[Data items]
* * * * *

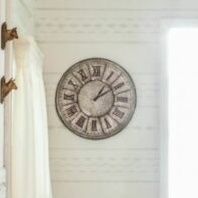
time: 1:09
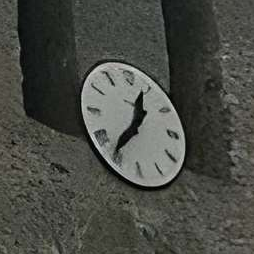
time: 12:36
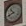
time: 10:41
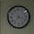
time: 3:36
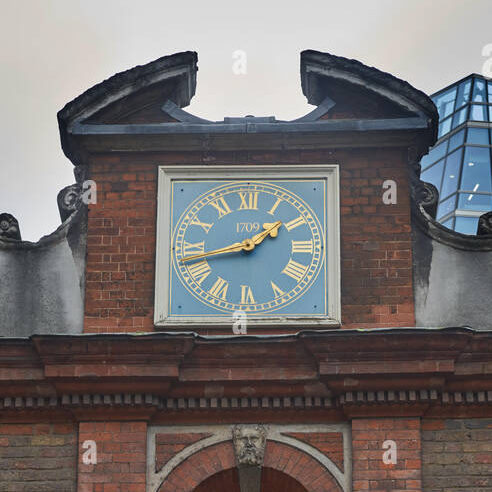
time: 1:42
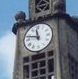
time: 11:47
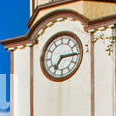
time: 7:15
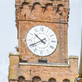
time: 10:40
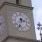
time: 3:33
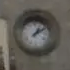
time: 1:09
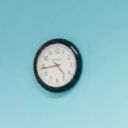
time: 4:43
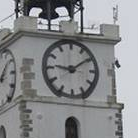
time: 9:09
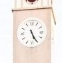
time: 5:25
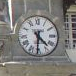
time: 4:30
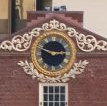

* * * * *

> Work to do
Reproduce each line of the material above word for word, omitting the pictures.

> Answer to the task
time: 1:09
time: 12:36
time: 10:41
time: 3:36
time: 1:42
time: 11:47
time: 7:15
time: 10:40
time: 3:33
time: 1:09
time: 4:43
time: 9:09
time: 5:25
time: 4:30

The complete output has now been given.